Historical population
| Census | Pop. | Note | %± |
| 2000 | 1,153 |  | — |
| 2010 | 1,091 |  | −5.4% |
| 2020 | 1,054 |  | −3.4% |
| 2023 (est.) | 1,035 |  | −1.8% |
U.S. Decennial Census

==Geography==
According to the United States Census Bureau, the township has a total area of 22.0 sqmi, of which 21.9 sqmi is land and 0.04 sqmi (0.09%) is water.

==Demographics==
As of census of 2000, there were 1,153 people, 452 households and 358 families residing in the township. The population density was 52.6 PD/sqmi. There were 484 housing units at an average density of 22.1/sq mi (8.5/km^{2}). The racial makeup of the township was 98.87% White, 0.43% Asian, and 0.69% from two or more races. Hispanic or Latino of any race were 0.09% of the population.

There were 452 households, of which 28.3% had children under the age of 18 living with them, 67.9% were married couples living together, 5.8% had a female householder with no husband present, and 20.6% were non-families. 17.7% of all households were made up of individuals, and 9.1% had someone living alone who was 65 years of age or older. The average household size was 2.54 and the average family size was 2.86.

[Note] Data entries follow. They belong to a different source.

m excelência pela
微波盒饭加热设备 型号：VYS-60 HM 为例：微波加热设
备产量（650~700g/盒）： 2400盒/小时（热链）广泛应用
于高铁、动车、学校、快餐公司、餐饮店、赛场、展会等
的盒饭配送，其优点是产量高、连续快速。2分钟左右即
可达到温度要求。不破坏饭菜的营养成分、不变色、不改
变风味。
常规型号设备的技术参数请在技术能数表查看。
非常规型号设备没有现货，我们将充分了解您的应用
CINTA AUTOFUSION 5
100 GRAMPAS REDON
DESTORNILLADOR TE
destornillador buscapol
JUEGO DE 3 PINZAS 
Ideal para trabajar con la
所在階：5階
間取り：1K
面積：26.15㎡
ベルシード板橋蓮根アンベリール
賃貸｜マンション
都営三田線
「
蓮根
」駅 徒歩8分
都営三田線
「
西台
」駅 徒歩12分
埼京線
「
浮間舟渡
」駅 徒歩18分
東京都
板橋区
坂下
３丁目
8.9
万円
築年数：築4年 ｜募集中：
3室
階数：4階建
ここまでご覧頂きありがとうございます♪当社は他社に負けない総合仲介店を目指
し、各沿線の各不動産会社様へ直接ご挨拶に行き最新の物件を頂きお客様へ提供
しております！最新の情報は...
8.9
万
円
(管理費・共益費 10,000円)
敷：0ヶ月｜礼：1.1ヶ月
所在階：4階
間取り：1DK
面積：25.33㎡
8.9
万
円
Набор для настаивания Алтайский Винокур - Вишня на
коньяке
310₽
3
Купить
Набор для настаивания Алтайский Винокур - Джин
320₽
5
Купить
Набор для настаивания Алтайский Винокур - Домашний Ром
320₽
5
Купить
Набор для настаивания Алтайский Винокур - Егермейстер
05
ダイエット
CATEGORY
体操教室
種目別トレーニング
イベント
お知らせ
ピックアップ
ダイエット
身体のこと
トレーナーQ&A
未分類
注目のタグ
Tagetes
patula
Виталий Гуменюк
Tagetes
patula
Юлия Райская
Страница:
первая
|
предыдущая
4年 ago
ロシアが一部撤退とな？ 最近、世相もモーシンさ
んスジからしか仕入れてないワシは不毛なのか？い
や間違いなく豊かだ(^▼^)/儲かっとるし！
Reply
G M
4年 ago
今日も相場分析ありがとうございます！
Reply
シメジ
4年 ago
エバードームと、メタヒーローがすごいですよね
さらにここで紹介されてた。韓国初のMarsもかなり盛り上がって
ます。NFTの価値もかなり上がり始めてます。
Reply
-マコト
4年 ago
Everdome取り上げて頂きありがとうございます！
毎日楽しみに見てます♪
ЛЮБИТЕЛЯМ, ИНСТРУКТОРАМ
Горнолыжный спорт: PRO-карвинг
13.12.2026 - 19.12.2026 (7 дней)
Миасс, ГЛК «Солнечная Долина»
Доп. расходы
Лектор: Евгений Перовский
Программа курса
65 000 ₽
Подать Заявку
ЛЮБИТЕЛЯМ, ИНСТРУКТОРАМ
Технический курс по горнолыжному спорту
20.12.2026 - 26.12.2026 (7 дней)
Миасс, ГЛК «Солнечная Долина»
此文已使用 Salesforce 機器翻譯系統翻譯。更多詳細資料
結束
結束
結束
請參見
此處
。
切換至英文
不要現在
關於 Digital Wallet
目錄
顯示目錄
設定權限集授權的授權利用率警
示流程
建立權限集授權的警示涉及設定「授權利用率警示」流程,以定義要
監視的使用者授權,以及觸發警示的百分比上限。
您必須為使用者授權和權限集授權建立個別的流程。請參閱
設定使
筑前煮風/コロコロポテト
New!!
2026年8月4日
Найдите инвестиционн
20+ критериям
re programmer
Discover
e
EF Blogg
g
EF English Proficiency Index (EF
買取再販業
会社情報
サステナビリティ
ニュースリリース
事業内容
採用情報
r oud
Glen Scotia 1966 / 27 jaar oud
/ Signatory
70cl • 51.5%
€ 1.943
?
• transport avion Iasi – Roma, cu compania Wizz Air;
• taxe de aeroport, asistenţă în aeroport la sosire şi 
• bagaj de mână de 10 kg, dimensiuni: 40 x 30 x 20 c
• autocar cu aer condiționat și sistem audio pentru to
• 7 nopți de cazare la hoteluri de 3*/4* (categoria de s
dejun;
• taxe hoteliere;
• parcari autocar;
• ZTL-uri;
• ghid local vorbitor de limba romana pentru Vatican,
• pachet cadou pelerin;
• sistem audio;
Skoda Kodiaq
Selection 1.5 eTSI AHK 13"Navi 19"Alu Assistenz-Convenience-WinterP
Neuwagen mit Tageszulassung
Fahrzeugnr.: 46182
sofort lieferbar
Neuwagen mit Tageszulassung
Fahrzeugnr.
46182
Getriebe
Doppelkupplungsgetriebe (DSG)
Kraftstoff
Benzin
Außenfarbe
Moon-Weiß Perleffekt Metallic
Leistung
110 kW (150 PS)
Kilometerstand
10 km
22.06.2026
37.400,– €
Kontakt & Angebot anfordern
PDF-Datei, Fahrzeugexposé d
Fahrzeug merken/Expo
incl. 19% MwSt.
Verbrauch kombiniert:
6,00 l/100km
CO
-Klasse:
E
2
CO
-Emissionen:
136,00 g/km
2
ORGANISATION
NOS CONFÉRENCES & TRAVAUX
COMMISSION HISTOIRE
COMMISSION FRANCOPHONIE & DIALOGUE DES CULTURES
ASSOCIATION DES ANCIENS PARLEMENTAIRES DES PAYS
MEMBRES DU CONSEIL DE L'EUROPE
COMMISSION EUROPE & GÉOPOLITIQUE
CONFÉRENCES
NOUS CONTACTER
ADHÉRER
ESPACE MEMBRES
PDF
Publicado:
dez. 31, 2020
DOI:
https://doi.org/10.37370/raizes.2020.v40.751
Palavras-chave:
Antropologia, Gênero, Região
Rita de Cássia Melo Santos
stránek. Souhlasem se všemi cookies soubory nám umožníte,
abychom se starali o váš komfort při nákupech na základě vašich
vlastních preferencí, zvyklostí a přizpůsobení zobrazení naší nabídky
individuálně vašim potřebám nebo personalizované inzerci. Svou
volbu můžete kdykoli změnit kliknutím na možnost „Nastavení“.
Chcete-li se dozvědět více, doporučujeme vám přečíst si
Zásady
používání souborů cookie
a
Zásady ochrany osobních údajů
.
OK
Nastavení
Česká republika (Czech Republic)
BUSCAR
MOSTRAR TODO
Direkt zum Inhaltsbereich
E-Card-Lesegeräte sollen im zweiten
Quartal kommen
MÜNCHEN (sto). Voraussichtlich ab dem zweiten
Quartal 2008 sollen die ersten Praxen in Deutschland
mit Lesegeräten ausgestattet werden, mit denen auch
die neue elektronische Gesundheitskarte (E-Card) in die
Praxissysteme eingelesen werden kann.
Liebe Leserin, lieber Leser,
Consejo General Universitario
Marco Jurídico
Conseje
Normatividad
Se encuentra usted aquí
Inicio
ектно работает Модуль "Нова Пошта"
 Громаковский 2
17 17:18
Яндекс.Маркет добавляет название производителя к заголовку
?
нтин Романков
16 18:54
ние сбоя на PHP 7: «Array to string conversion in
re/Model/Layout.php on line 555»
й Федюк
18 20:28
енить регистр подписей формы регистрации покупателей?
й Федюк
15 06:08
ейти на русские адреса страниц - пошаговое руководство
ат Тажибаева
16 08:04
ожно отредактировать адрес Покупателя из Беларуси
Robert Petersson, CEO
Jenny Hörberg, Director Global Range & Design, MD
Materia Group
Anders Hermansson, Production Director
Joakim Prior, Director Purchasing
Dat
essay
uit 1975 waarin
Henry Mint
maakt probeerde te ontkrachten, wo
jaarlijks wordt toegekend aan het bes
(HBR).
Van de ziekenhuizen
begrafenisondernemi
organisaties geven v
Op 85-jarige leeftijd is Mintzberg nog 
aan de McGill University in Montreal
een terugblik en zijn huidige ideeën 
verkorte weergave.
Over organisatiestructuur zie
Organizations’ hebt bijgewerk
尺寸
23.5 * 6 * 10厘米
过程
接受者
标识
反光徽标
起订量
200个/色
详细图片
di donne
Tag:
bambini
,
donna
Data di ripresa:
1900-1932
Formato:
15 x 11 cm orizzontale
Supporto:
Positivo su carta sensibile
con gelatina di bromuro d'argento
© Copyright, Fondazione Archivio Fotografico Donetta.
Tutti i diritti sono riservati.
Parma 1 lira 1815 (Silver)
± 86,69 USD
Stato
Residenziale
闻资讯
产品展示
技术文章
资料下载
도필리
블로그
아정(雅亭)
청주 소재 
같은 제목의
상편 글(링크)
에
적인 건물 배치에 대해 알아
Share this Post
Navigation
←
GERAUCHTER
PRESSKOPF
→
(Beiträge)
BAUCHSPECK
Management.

In the township the population was spread out, with 20.6% under the age of 18, 7.5% from 18 to 24, 24.3% from 25 to 44, 31.6% from 45 to 64, and 16.1% who were 65 years of age or older. The median age was 44 years. For every 100 females there were 106.3 males. For every 100 females age 18 and over, there were 104.9 males.

The median income for a household in the township was $39,625 and the median income for a family was $43,500. Males had a median income of $31,467 and females $22,500. The per capita income was $17,442. About 5.8% of families and 7.3% of the population were below the poverty line, including 6.0% of those under age 18 and 9.1% of those age 65 or over.